- _Excerpted records_:
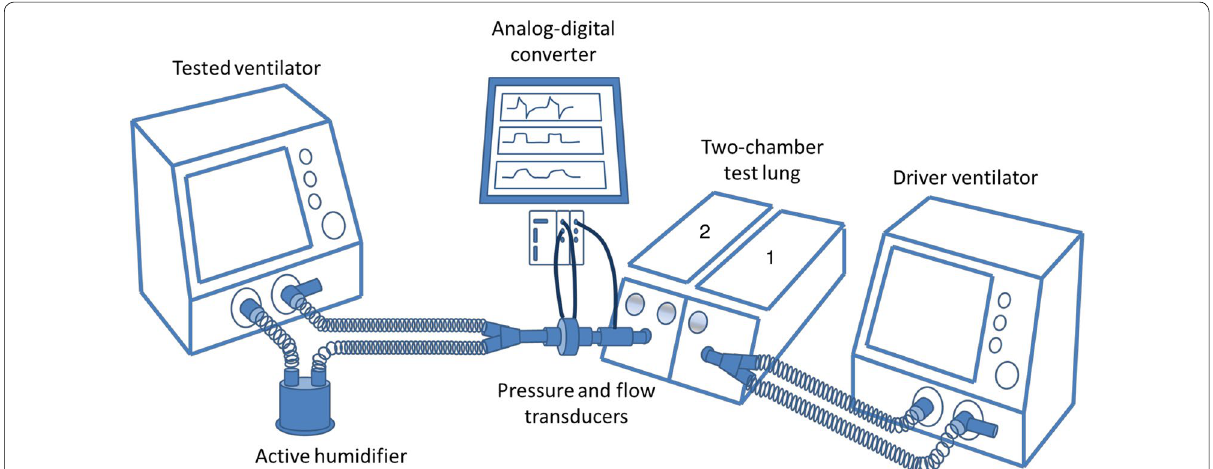
Fig. 1 Experimental setup. A chamber of a two‑chamber test lung was connected to a driving ventilator set in volume‑controlled ventilation mode. The second chamber (2) was connected to the tested ventilator by a double limb circuit with an active humidifier. The two chambers of the test lung were linked by a rigid metal piece, so that the positive pressure insufflated by the driving ventilator into the first chamber (1) generates a negative pressure in the second chamber, recognized as an inspiratory effort by the tested ventilator. Data were acquired via an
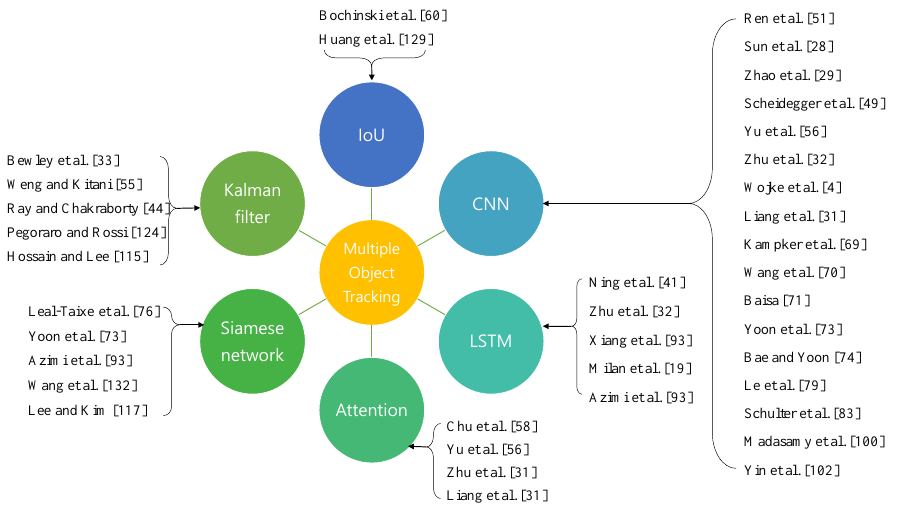
Figure 17. The categorization of MOT algorithms into six main categories, IoU, CNN, LSTM, attention, Siamese network, and Kalman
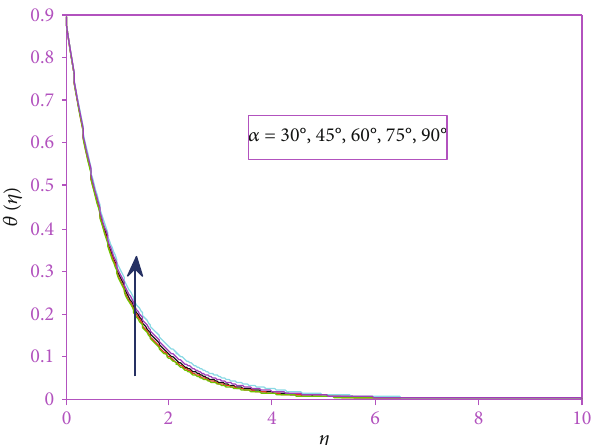
Figure 14: Temperature distribution for di ff erent values of the curvature parameter.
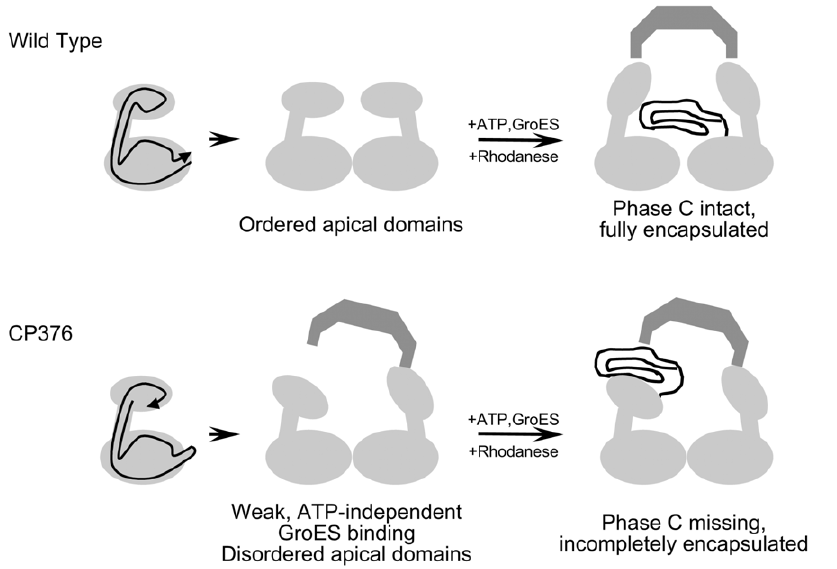
Figure 9. A summary of our findings regarding the CP376 GroEL mutant. For simplicity, only one ring of the GroEL 14-mer is shown. In wild type GroEL ( upper ), the apical domains are arranged about the heptameric ring in an orderly fashion, and through Phase C, act in a coordinated manner to encapsulate and sequester folding intermediates of rhodanese. In CP376 ( lower ) however, this orderly orientation is disrupted, and both static and dynamic characteristics of encapsulation are affected. The dynamic aspects of apical domain disorder were observed by the disappearance of the Phase C kinetic transition in stopped-flow experiments, and the static consequences were reflected in an incomplete encapsulation of refolding rhodanese molecules that resulted in Proteinase K sensitivity of the football complex, as well as an ability to bind the cochaperonin GroES in the absence of ATP. Electron micrographs, CD spectra, and stopped-flow assays suggested that these results were caused by an increased flexibility of the apical domain as a functional unit, rather than by an unfolding of this domain caused by circular permutation (for example, the tryptophan fluorescence of CP376-RW continued to reflect various conformational changes of the GroEL subunit in a manner analogous to the wild type subunit).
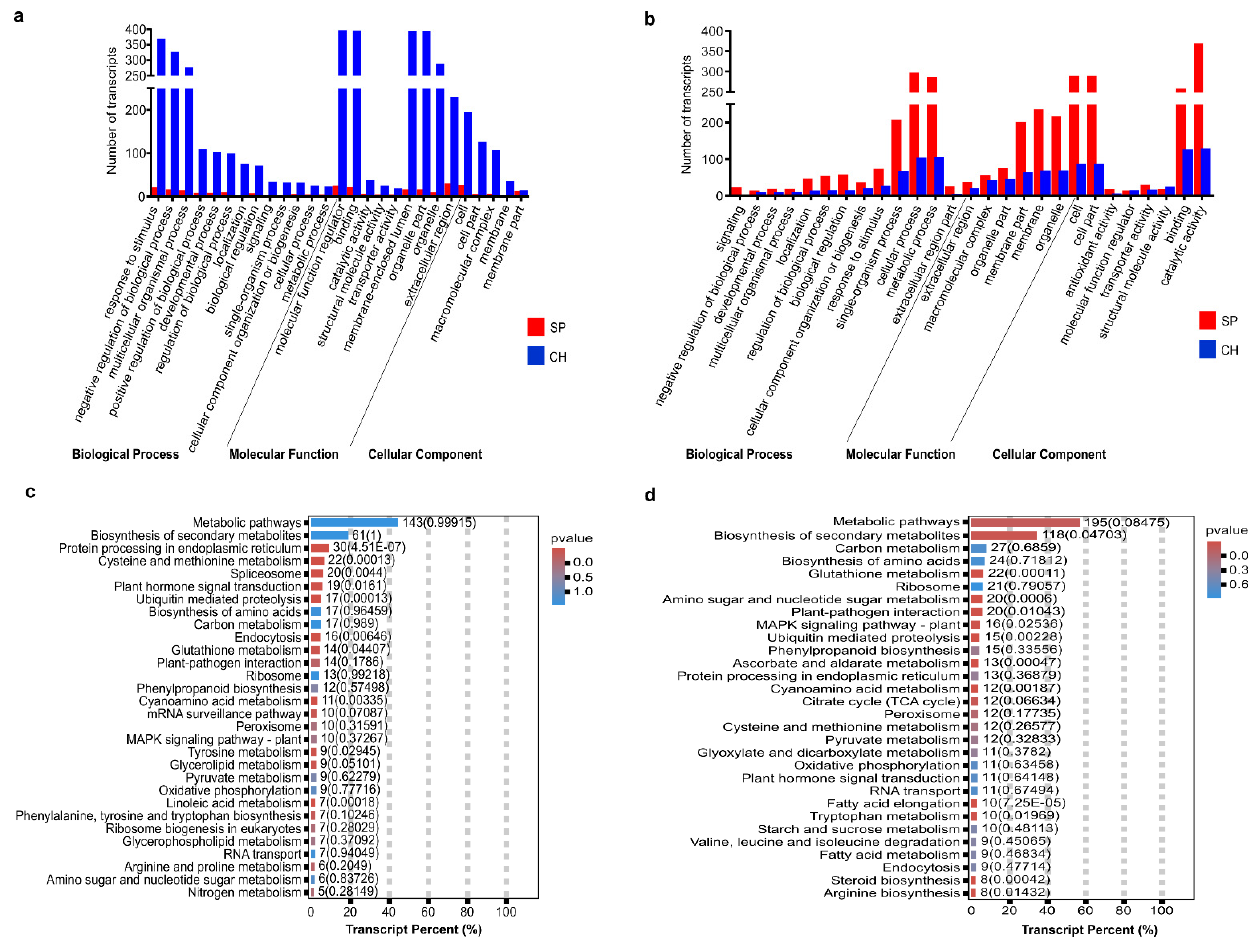
Figure 3. Analysis of DETs between BNF-contrasting genotypes that show a common pattern of regulation in stalks and hydroponics. ( a , b ) The figures show the number of differentially expressed transcripts that are more represented in GO categories. Red represents the number of the upregu- lated transcripts in SP, and blue in CH. ( a ) shows data of roots and ( b ) shows data of shoots. ( c , d ) The graphs show the KEGG enrichment analysis ( c ) in roots and ( d ) in shoots. Only the most rep-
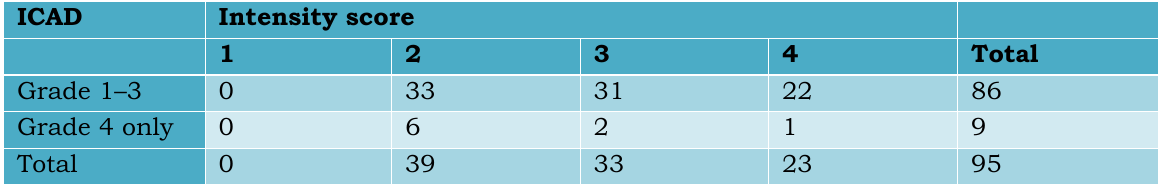
Table 3. Comparison of RCC tumour grade with ICAD protein intensity (Pearson  2 ) ICAD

- _Task directions_: The job is to set down the whole listing exactly, excluding any images.

- _Solved problem_:
Fig. 1 Experimental setup. A chamber of a two‑chamber test lung was connected to a driving ventilator set in volume‑controlled ventilation mode. The second chamber (2) was connected to the tested ventilator by a double limb circuit with an active humidifier. The two chambers of the test lung were linked by a rigid metal piece, so that the positive pressure insufflated by the driving ventilator into the first chamber (1) generates a negative pressure in the second chamber, recognized as an inspiratory effort by the tested ventilator. Data were acquired via an
Figure 17. The categorization of MOT algorithms into six main categories, IoU, CNN, LSTM, attention, Siamese network, and Kalman
Figure 14: Temperature distribution for di ff erent values of the curvature parameter.
Figure 9. A summary of our findings regarding the CP376 GroEL mutant. For simplicity, only one ring of the GroEL 14-mer is shown. In wild type GroEL ( upper ), the apical domains are arranged about the heptameric ring in an orderly fashion, and through Phase C, act in a coordinated manner to encapsulate and sequester folding intermediates of rhodanese. In CP376 ( lower ) however, this orderly orientation is disrupted, and both static and dynamic characteristics of encapsulation are affected. The dynamic aspects of apical domain disorder were observed by the disappearance of the Phase C kinetic transition in stopped-flow experiments, and the static consequences were reflected in an incomplete encapsulation of refolding rhodanese molecules that resulted in Proteinase K sensitivity of the football complex, as well as an ability to bind the cochaperonin GroES in the absence of ATP. Electron micrographs, CD spectra, and stopped-flow assays suggested that these results were caused by an increased flexibility of the apical domain as a functional unit, rather than by an unfolding of this domain caused by circular permutation (for example, the tryptophan fluorescence of CP376-RW continued to reflect various conformational changes of the GroEL subunit in a manner analogous to the wild type subunit).
Figure 3. Analysis of DETs between BNF-contrasting genotypes that show a common pattern of regulation in stalks and hydroponics. ( a , b ) The figures show the number of differentially expressed transcripts that are more represented in GO categories. Red represents the number of the upregu- lated transcripts in SP, and blue in CH. ( a ) shows data of roots and ( b ) shows data of shoots. ( c , d ) The graphs show the KEGG enrichment analysis ( c ) in roots and ( d ) in shoots. Only the most rep-
Table 3. Comparison of RCC tumour grade with ICAD protein intensity (Pearson  2 ) ICAD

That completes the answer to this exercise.